Sun, 03 Apr 2005

3ware 9500 Notes

I recently upgraded a Pogo Linux StorageWare server. The server came with a 3ware 8506-8 SATA controller and 7 250 GB drives which we have configured in a RAID 10 array with one spare (the OS is on a separate 80GB drive). The server has 16 drive bays in total, so we decided to buy a second controller and 7 more drives to be configured in another RAID 10 array with one spare.

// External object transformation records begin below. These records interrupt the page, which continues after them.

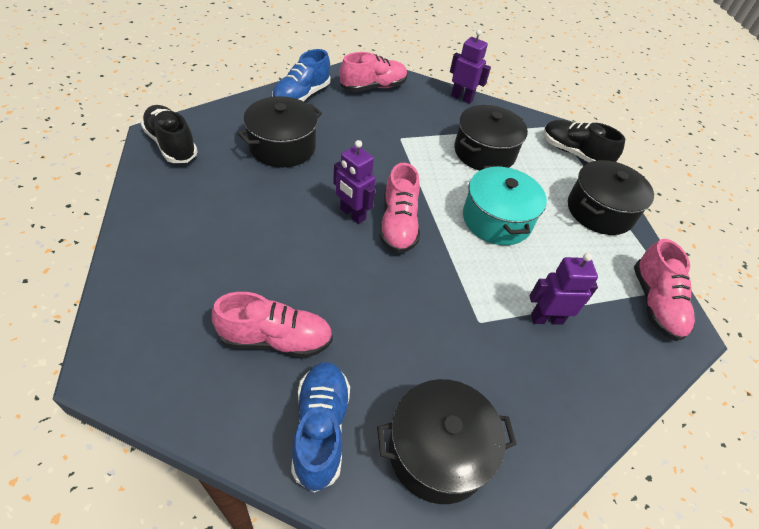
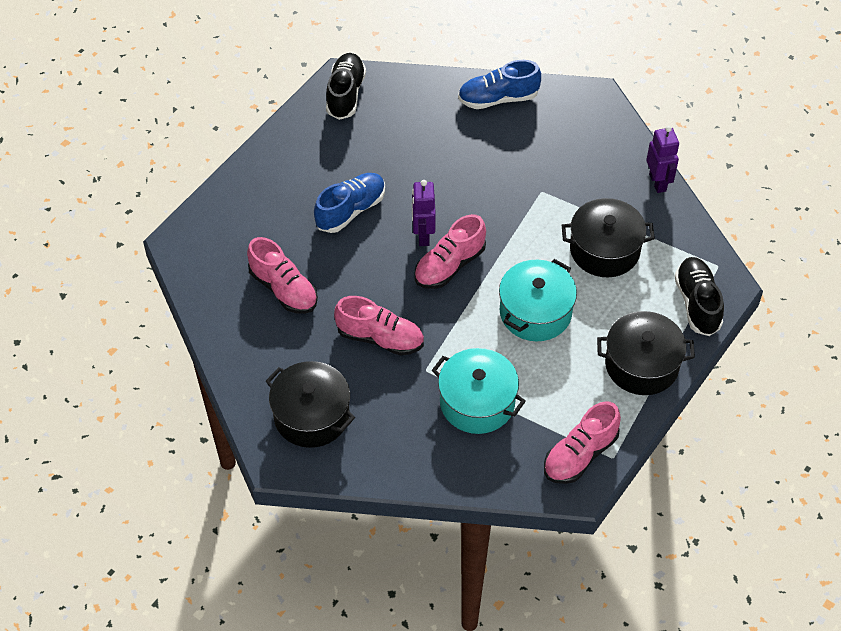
camera: 50 degrees right, 5 degrees up
black pot [238,96,322,167] -> none
blue shoe [291,362,350,492] -> blue shoe moved to [314,173,385,233]
pink shoe [340,52,407,92] -> pink shoe moved to [334,296,424,356]
purple robot [530,253,598,325] -> turquoise pot [432,348,526,434]

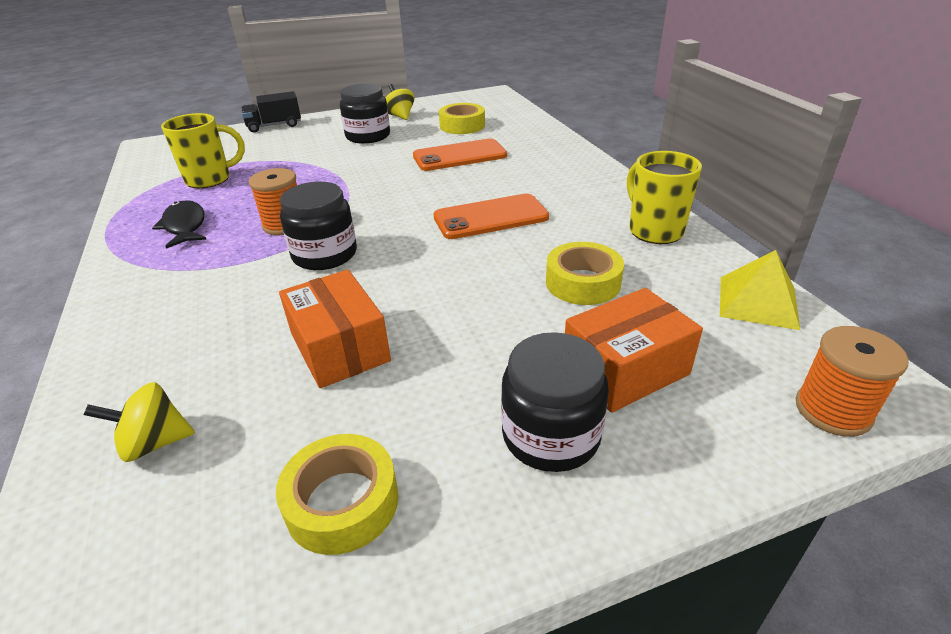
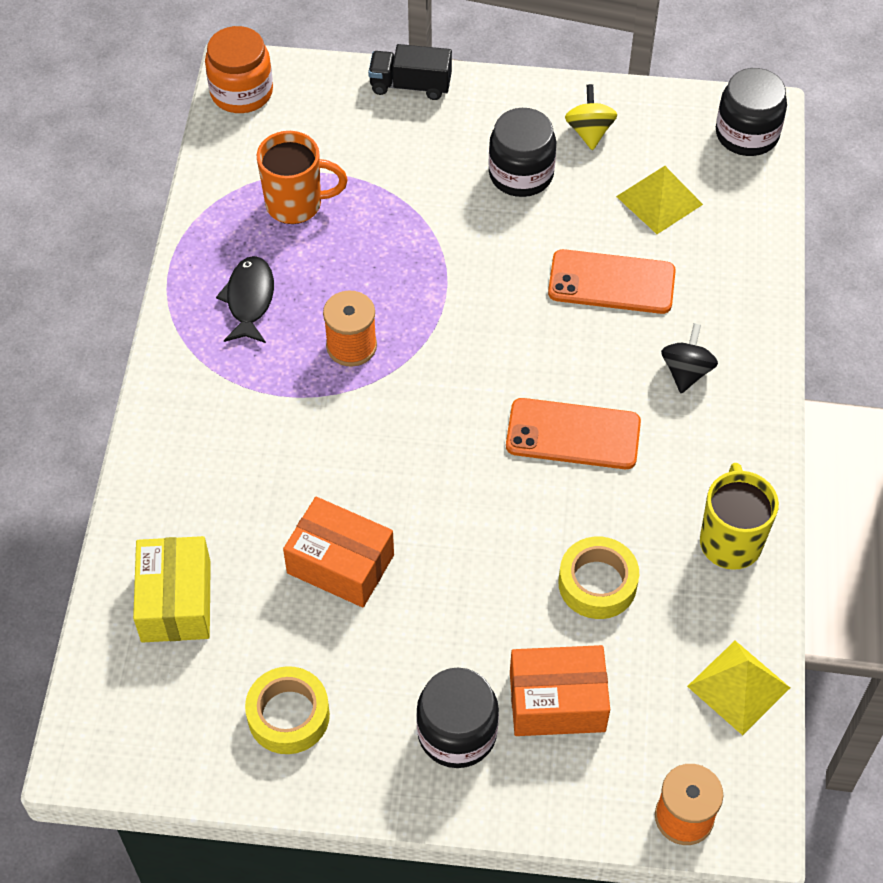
camera: 25 degrees right, 20 degrees up
yellow spinning top [84,382,195,462] -> yellow box [133,536,211,642]
yellow mug [161,113,245,188] -> orange mug [257,131,348,224]
orange box [279,270,391,388] -> orange box turned 60 degrees counterclockwise [283,497,394,607]
black jar [280,182,357,270] -> black jar moved to [716,68,787,156]
yellow tape [439,103,485,134] -> yellow pyramid [616,166,703,234]
none -> orange jar [205,26,273,113]
none -> black spinning top [661,323,718,393]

I had a couple problems getting the new card working. First, I had to upgrade the kernel to get the 3w-9xxx module. The Debian package for 2.6.10 worked. The next problem was using the 3ware management utilities. 3ware provides two utilies, a command-line one called tw-cli, and a web-based interface called 3dm2. According to their web site, the "in Engineering Phase" software should be used with a 2.6 kernel. When I tried using the software though, both tw_cli and 3dm2 reported "Application too old for controller firmware". I contacted the always helpful Pogo support folks who advised me to use version of the 3ware software, which is a released version. The software was able to detect the 9500, but not the 8506, so I tried version 9.2 which was able to access both. So it seems that "in Engineering Phase" means outdated as it's older than the released version.

Having gotten the 3ware software working, I was able to create and delete arrays from within Linux rather than having to use the BIOS utility. Then I could benchmark various RAID configurations. I tested RAID 10, RAID 50, and RAID 5 with 6 drives and with 7 drives. (RAID 10 is striping across mirrored sets of disks and RAID 50 is striping across RAID 5 arrays) In any configuration, the 9500 blows the 8506 out of the water. I ran my benchmarks using bonnie++. With RAID 10, I was able to get about 170 MB/s write speeds and 185 MB/s reads. Setting a large read-ahead value of 16384 (blockdev --setra 16384 /dev/sdc1) significantly improves read performance so I will have to tune it for the best performance once we put the new drives into production. Striping across 2 3ware RAID 5 or 3 RAID 1 arrays using LVM gave almost as good performance as RAID 50 and RAID 10 3ware arrays, respectively.
With RAID 5, using 7 drives in the array rather than 6 gives better read performance, but poorer write performance. The additional drive also seems to adversely impact file creation and deletion speeds.

XFS seems to give the best overall performance. Ext3 gives good read performance, but mediocre write speeds. Reiserfs is very fast at creating and deleting files, but doesn't give as good throughput.